• [About this task]:
Count the lines below that contain the string "producción", and reply with only that number.

• [The data]:
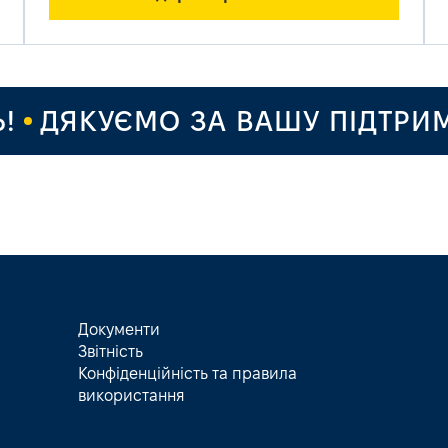
ДЯКУЄМО ЗА ВАШУ ПІДТРИМКУ
Документи
Звітність
Конфіденційність та правила
використання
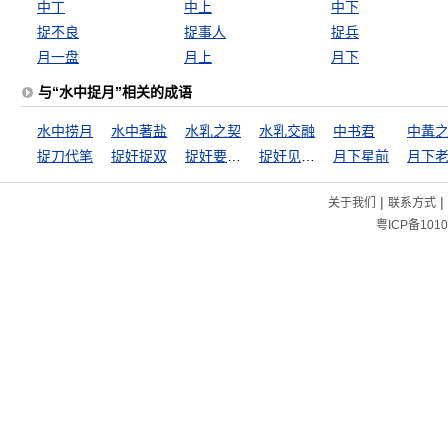
中丁
中上
中下
捉不良
捉事人
捉兵
月一盘
月上
月下
与“水中捉月”相关的成语
水中捞月
水中著盐
水乳之契
水乳交融
中书君
中冓
捉刀代笔
捉奸捉双
捉奸要双，抓贼要赃
捉奸见双，抓贼见赃
月下星前
月下
|
|
关于我们
联系方式
粤ICP备1010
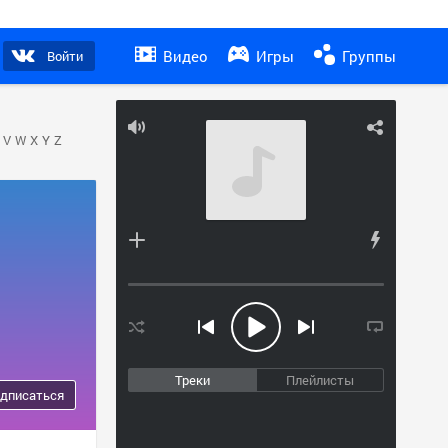
Видео
Игры
Группы
Войти
V
W
X
Y
Z
Треки
Плейлисты
дписаться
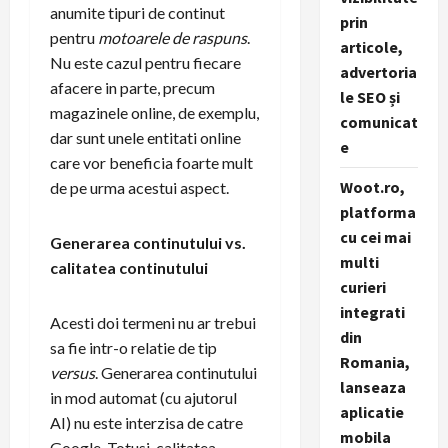
anumite tipuri de continut
prin
pentru
motoarele de raspuns
.
articole,
Nu este cazul pentru fiecare
advertoria
afacere in parte, precum
le SEO și
magazinele online, de exemplu,
comunicat
dar sunt unele entitati online
e
care vor beneficia foarte mult
Woot.ro,
de pe urma acestui aspect.
platforma
cu cei mai
Generarea continutului vs.
multi
calitatea continutului
curieri
integrati
Acesti doi termeni nu ar trebui
din
sa fie intr-o relatie de tip
Romania,
versus
. Generarea continutului
lanseaza
in mod automat (cu ajutorul
aplicatie
AI) nu este interzisa de catre
mobila
Google. Totusi, calitatea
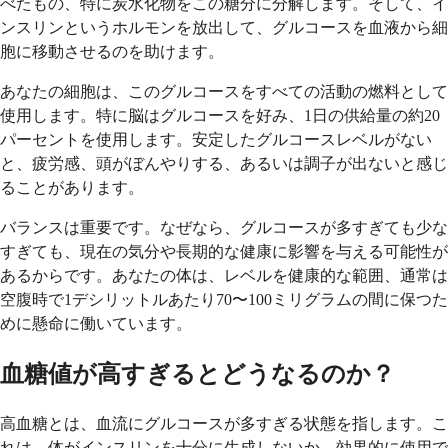
べたもの、特に炭水化物をこの糖分に分解します。そして、イ
ンスリンというホルモンを放出して、グルコースを血液から細
胞に移動させるのを助けます。
あなたの細胞は、このグルコースをすべての活動の燃料として
使用します。特に脳はグルコースを好み、1日の供給量の約20
パーセントを使用します。安定したグルコースレベルがない
と、疲労感、頭がぼんやりする、あるいは調子が出ないと感じ
ることがあります。
バランスは重要です。なぜなら、グルコースが多すぎても少な
すぎても、現在の気分や長期的な健康に影響を与える可能性が
あるからです。あなたの体は、レベルを健康的な範囲、通常は
空腹時で1デシリットルあたり70〜100ミリグラムの間に保つた
めに懸命に働いています。
血糖値が高すぎるとどうなるのか？
高血糖とは、血流にグルコースが多すぎる状態を指します。こ
れは、体がインスリンを十分に生成しないか、効果的に使用で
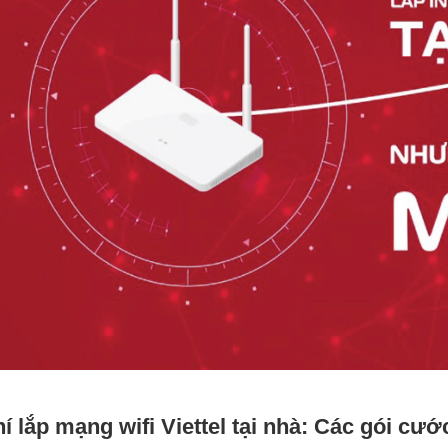
í lắp mạng wifi Viettel tại nhà: Các gói cướ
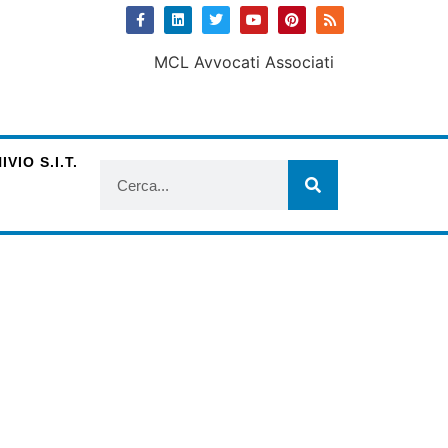
VIO S.I.T.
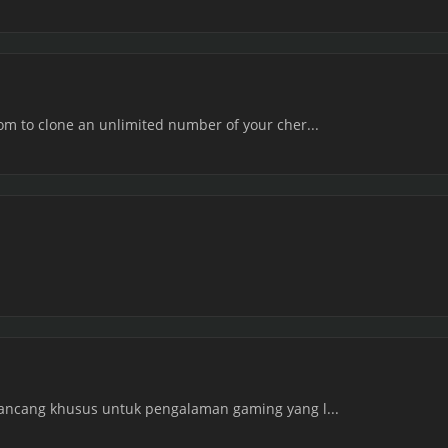
om to clone an unlimited number of your cher...
rancang khusus untuk pengalaman gaming yang l...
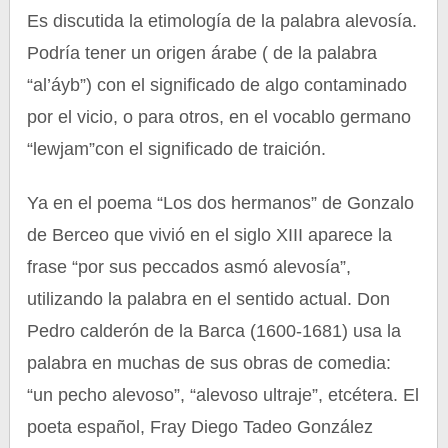
Es discutida la etimología de la palabra alevosía.
Podría tener un origen árabe ( de la palabra
“al’áyb”) con el significado de algo contaminado
por el vicio, o para otros, en el vocablo germano
“lewjam”con el significado de traición.
Ya en el poema “Los dos hermanos” de Gonzalo
de Berceo que vivió en el siglo XIII aparece la
frase “por sus peccados asmó alevosía”,
utilizando la palabra en el sentido actual. Don
Pedro calderón de la Barca (1600-1681) usa la
palabra en muchas de sus obras de comedia:
“un pecho alevoso”, “alevoso ultraje”, etcétera. El
poeta español, Fray Diego Tadeo González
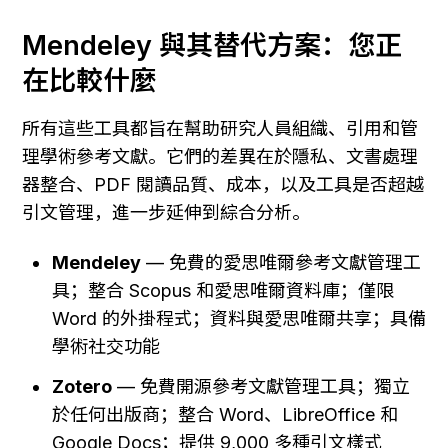
Mendeley 與其替代方案：您正
在比較什麼
所有這些工具都旨在幫助研究人員組織、引用和管
理學術參考文獻。它們的差異在於隱私、文書處理
器整合、PDF 閱讀品質、成本，以及工具是否超越
引文管理，進一步延伸到綜合分析。
Mendeley
 — 免費的愛思唯爾參考文獻管理工
具；整合 Scopus 和愛思唯爾資料庫；僅限 
Word 的外掛程式；資料與愛思唯爾共享；具備
學術社交功能
Zotero
 — 免費開源參考文獻管理工具；獨立
於任何出版商；整合 Word、LibreOffice 和 
Google Docs；提供 9,000 多種引文樣式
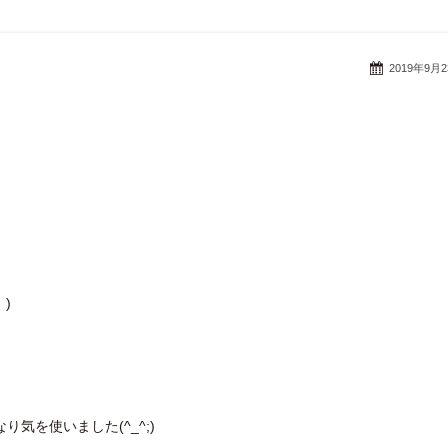
2019年9月
)
気を使いました(^_^;)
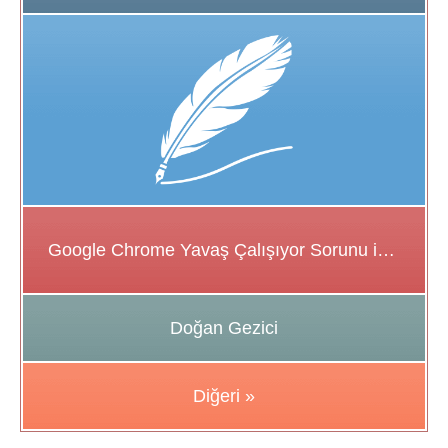
Google Chrome Yavaş Çalışıyor Sorunu için Çözüm Önerileri
Doğan Gezici
Diğeri »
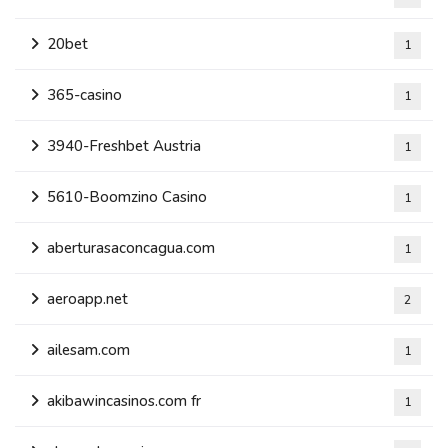
20bet
1
365-casino
1
3940-Freshbet Austria
1
5610-Boomzino Casino
1
aberturasaconcagua.com
1
aeroapp.net
2
ailesam.com
1
akibawincasinos.com fr
1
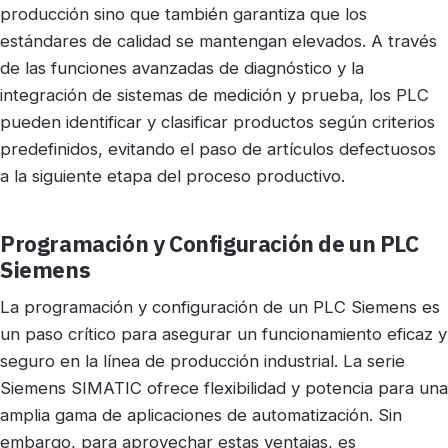
producción sino que también garantiza que los
estándares de calidad se mantengan elevados. A través
de las funciones avanzadas de diagnóstico y la
integración de sistemas de medición y prueba, los PLC
pueden identificar y clasificar productos según criterios
predefinidos, evitando el paso de artículos defectuosos
a la siguiente etapa del proceso productivo.
Programación y Configuración de un PLC
Siemens
La programación y configuración de un PLC Siemens es
un paso crítico para asegurar un funcionamiento eficaz y
seguro en la línea de producción industrial. La serie
Siemens SIMATIC ofrece flexibilidad y potencia para una
amplia gama de aplicaciones de automatización. Sin
embargo, para aprovechar estas ventajas, es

• [Finished exercise]:
2